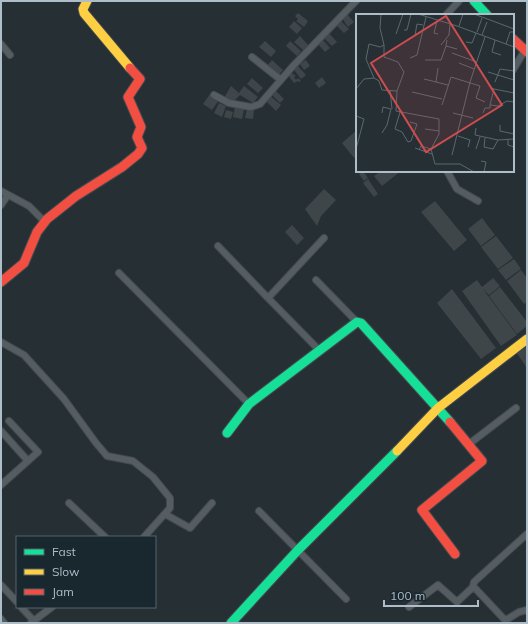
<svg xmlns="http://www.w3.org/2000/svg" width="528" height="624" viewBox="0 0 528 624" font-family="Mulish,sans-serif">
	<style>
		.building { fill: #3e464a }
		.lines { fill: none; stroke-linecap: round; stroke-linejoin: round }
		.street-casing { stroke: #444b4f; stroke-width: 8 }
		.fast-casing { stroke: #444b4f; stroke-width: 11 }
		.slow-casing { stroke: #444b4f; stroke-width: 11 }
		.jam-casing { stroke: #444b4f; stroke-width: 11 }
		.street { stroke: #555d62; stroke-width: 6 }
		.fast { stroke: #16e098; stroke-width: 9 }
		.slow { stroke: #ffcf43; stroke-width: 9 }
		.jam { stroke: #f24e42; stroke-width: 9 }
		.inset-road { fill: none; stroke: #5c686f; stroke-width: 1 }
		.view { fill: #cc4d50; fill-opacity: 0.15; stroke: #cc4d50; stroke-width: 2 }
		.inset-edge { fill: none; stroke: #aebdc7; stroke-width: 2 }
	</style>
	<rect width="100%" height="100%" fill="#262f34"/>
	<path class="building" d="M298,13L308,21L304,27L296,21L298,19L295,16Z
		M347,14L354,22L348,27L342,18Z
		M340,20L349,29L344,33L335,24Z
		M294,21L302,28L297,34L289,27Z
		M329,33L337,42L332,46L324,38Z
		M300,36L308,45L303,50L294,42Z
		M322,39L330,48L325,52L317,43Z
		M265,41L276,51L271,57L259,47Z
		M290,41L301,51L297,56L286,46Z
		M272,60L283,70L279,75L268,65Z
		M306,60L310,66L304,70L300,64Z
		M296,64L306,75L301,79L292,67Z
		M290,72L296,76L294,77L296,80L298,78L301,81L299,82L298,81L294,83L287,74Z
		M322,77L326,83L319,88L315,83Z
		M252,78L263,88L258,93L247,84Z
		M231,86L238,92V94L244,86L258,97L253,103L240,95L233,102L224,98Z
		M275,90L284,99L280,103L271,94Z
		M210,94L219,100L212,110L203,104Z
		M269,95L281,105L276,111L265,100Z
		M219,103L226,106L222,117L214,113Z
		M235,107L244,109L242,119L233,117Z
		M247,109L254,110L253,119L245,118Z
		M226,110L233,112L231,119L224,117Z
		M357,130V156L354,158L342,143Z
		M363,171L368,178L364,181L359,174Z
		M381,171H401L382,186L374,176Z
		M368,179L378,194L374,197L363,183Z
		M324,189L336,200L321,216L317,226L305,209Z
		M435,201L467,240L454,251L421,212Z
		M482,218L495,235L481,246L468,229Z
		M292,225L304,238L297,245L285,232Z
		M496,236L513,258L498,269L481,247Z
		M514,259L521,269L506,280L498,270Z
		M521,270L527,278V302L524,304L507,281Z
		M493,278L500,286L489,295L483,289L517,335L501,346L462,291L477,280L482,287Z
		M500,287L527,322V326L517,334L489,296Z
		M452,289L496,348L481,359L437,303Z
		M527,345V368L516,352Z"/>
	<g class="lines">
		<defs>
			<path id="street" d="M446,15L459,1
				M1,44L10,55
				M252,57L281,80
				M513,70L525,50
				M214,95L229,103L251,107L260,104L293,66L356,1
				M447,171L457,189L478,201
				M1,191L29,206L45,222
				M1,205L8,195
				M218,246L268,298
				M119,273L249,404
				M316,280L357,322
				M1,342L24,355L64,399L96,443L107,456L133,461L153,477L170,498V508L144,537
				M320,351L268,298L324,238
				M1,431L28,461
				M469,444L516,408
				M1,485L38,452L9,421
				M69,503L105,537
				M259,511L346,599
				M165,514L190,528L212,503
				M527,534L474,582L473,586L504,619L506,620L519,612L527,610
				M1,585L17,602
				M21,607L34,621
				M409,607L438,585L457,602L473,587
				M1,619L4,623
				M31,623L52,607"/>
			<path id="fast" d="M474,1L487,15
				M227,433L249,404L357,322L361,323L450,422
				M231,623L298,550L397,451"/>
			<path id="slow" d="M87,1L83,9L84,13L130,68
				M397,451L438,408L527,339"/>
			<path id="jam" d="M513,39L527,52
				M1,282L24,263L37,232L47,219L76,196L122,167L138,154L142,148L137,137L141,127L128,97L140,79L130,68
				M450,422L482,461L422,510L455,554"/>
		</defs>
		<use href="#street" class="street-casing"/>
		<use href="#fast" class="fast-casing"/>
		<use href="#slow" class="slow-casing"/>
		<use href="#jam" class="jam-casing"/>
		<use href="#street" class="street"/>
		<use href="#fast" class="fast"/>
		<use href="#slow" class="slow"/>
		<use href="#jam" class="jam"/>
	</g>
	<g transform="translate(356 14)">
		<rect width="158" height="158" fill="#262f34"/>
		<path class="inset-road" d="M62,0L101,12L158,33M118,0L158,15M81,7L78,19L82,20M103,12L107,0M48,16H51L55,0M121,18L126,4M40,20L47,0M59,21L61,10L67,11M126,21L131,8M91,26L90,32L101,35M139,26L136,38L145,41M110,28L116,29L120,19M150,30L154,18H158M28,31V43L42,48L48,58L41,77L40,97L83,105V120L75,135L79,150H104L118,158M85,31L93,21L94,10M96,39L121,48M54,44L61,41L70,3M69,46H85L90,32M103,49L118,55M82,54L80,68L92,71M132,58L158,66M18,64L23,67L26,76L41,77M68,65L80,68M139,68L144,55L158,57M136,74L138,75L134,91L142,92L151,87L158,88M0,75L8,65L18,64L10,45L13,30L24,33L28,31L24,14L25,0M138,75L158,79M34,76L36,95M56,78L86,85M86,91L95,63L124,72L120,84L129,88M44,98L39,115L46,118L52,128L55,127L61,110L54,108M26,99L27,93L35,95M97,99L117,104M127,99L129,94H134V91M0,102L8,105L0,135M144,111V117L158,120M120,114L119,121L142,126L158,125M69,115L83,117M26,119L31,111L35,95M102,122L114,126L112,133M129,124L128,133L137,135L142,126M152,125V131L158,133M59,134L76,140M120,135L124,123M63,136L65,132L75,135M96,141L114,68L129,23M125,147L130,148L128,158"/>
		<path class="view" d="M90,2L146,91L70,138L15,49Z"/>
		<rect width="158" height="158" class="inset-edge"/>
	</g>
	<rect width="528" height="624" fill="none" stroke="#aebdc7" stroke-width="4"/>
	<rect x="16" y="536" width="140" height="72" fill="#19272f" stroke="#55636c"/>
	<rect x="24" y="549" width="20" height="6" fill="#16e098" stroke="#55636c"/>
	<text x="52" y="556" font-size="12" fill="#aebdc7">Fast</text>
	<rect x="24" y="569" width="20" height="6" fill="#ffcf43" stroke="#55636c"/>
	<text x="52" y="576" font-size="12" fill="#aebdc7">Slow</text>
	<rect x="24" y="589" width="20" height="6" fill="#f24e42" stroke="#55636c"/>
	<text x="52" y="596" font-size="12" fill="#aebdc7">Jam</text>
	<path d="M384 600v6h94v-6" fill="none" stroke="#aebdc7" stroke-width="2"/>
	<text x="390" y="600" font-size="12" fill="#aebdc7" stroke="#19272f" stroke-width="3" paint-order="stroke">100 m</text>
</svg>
○ ○ ○ ○ ○
▸ WHAT YOU HAVE TO DO: Retype all of the material above precisely as it reads. Pictures are not part of the copy.

▸ WRITTEN REPLY:
<svg xmlns="http://www.w3.org/2000/svg" width="528" height="624" viewBox="0 0 528 624" font-family="Mulish,sans-serif">
	<style>
		.building { fill: #3e464a }
		.lines { fill: none; stroke-linecap: round; stroke-linejoin: round }
		.street-casing { stroke: #444b4f; stroke-width: 8 }
		.fast-casing { stroke: #444b4f; stroke-width: 11 }
		.slow-casing { stroke: #444b4f; stroke-width: 11 }
		.jam-casing { stroke: #444b4f; stroke-width: 11 }
		.street { stroke: #555d62; stroke-width: 6 }
		.fast { stroke: #16e098; stroke-width: 9 }
		.slow { stroke: #ffcf43; stroke-width: 9 }
		.jam { stroke: #f24e42; stroke-width: 9 }
		.inset-road { fill: none; stroke: #5c686f; stroke-width: 1 }
		.view { fill: #cc4d50; fill-opacity: 0.15; stroke: #cc4d50; stroke-width: 2 }
		.inset-edge { fill: none; stroke: #aebdc7; stroke-width: 2 }
	</style>
	<rect width="100%" height="100%" fill="#262f34"/>
	<path class="building" d="M298,13L308,21L304,27L296,21L298,19L295,16Z
		M347,14L354,22L348,27L342,18Z
		M340,20L349,29L344,33L335,24Z
		M294,21L302,28L297,34L289,27Z
		M329,33L337,42L332,46L324,38Z
		M300,36L308,45L303,50L294,42Z
		M322,39L330,48L325,52L317,43Z
		M265,41L276,51L271,57L259,47Z
		M290,41L301,51L297,56L286,46Z
		M272,60L283,70L279,75L268,65Z
		M306,60L310,66L304,70L300,64Z
		M296,64L306,75L301,79L292,67Z
		M290,72L296,76L294,77L296,80L298,78L301,81L299,82L298,81L294,83L287,74Z
		M322,77L326,83L319,88L315,83Z
		M252,78L263,88L258,93L247,84Z
		M231,86L238,92V94L244,86L258,97L253,103L240,95L233,102L224,98Z
		M275,90L284,99L280,103L271,94Z
		M210,94L219,100L212,110L203,104Z
		M269,95L281,105L276,111L265,100Z
		M219,103L226,106L222,117L214,113Z
		M235,107L244,109L242,119L233,117Z
		M247,109L254,110L253,119L245,118Z
		M226,110L233,112L231,119L224,117Z
		M357,130V156L354,158L342,143Z
		M363,171L368,178L364,181L359,174Z
		M381,171H401L382,186L374,176Z
		M368,179L378,194L374,197L363,183Z
		M324,189L336,200L321,216L317,226L305,209Z
		M435,201L467,240L454,251L421,212Z
		M482,218L495,235L481,246L468,229Z
		M292,225L304,238L297,245L285,232Z
		M496,236L513,258L498,269L481,247Z
		M514,259L521,269L506,280L498,270Z
		M521,270L527,278V302L524,304L507,281Z
		M493,278L500,286L489,295L483,289L517,335L501,346L462,291L477,280L482,287Z
		M500,287L527,322V326L517,334L489,296Z
		M452,289L496,348L481,359L437,303Z
		M527,345V368L516,352Z"/>
	<g class="lines">
		<defs>
			<path id="street" d="M446,15L459,1
				M1,44L10,55
				M252,57L281,80
				M513,70L525,50
				M214,95L229,103L251,107L260,104L293,66L356,1
				M447,171L457,189L478,201
				M1,191L29,206L45,222
				M1,205L8,195
				M218,246L268,298
				M119,273L249,404
				M316,280L357,322
				M1,342L24,355L64,399L96,443L107,456L133,461L153,477L170,498V508L144,537
				M320,351L268,298L324,238
				M1,431L28,461
				M469,444L516,408
				M1,485L38,452L9,421
				M69,503L105,537
				M259,511L346,599
				M165,514L190,528L212,503
				M527,534L474,582L473,586L504,619L506,620L519,612L527,610
				M1,585L17,602
				M21,607L34,621
				M409,607L438,585L457,602L473,587
				M1,619L4,623
				M31,623L52,607"/>
			<path id="fast" d="M474,1L487,15
				M227,433L249,404L357,322L361,323L450,422
				M231,623L298,550L397,451"/>
			<path id="slow" d="M87,1L83,9L84,13L130,68
				M397,451L438,408L527,339"/>
			<path id="jam" d="M513,39L527,52
				M1,282L24,263L37,232L47,219L76,196L122,167L138,154L142,148L137,137L141,127L128,97L140,79L130,68
				M450,422L482,461L422,510L455,554"/>
		</defs>
		<use href="#street" class="street-casing"/>
		<use href="#fast" class="fast-casing"/>
		<use href="#slow" class="slow-casing"/>
		<use href="#jam" class="jam-casing"/>
		<use href="#street" class="street"/>
		<use href="#fast" class="fast"/>
		<use href="#slow" class="slow"/>
		<use href="#jam" class="jam"/>
	</g>
	<g transform="translate(356 14)">
		<rect width="158" height="158" fill="#262f34"/>
		<path class="inset-road" d="M62,0L101,12L158,33M118,0L158,15M81,7L78,19L82,20M103,12L107,0M48,16H51L55,0M121,18L126,4M40,20L47,0M59,21L61,10L67,11M126,21L131,8M91,26L90,32L101,35M139,26L136,38L145,41M110,28L116,29L120,19M150,30L154,18H158M28,31V43L42,48L48,58L41,77L40,97L83,105V120L75,135L79,150H104L118,158M85,31L93,21L94,10M96,39L121,48M54,44L61,41L70,3M69,46H85L90,32M103,49L118,55M82,54L80,68L92,71M132,58L158,66M18,64L23,67L26,76L41,77M68,65L80,68M139,68L144,55L158,57M136,74L138,75L134,91L142,92L151,87L158,88M0,75L8,65L18,64L10,45L13,30L24,33L28,31L24,14L25,0M138,75L158,79M34,76L36,95M56,78L86,85M86,91L95,63L124,72L120,84L129,88M44,98L39,115L46,118L52,128L55,127L61,110L54,108M26,99L27,93L35,95M97,99L117,104M127,99L129,94H134V91M0,102L8,105L0,135M144,111V117L158,120M120,114L119,121L142,126L158,125M69,115L83,117M26,119L31,111L35,95M102,122L114,126L112,133M129,124L128,133L137,135L142,126M152,125V131L158,133M59,134L76,140M120,135L124,123M63,136L65,132L75,135M96,141L114,68L129,23M125,147L130,148L128,158"/>
		<path class="view" d="M90,2L146,91L70,138L15,49Z"/>
		<rect width="158" height="158" class="inset-edge"/>
	</g>
	<rect width="528" height="624" fill="none" stroke="#aebdc7" stroke-width="4"/>
	<rect x="16" y="536" width="140" height="72" fill="#19272f" stroke="#55636c"/>
	<rect x="24" y="549" width="20" height="6" fill="#16e098" stroke="#55636c"/>
	<text x="52" y="556" font-size="12" fill="#aebdc7">Fast</text>
	<rect x="24" y="569" width="20" height="6" fill="#ffcf43" stroke="#55636c"/>
	<text x="52" y="576" font-size="12" fill="#aebdc7">Slow</text>
	<rect x="24" y="589" width="20" height="6" fill="#f24e42" stroke="#55636c"/>
	<text x="52" y="596" font-size="12" fill="#aebdc7">Jam</text>
	<path d="M384 600v6h94v-6" fill="none" stroke="#aebdc7" stroke-width="2"/>
	<text x="390" y="600" font-size="12" fill="#aebdc7" stroke="#19272f" stroke-width="3" paint-order="stroke">100 m</text>
</svg>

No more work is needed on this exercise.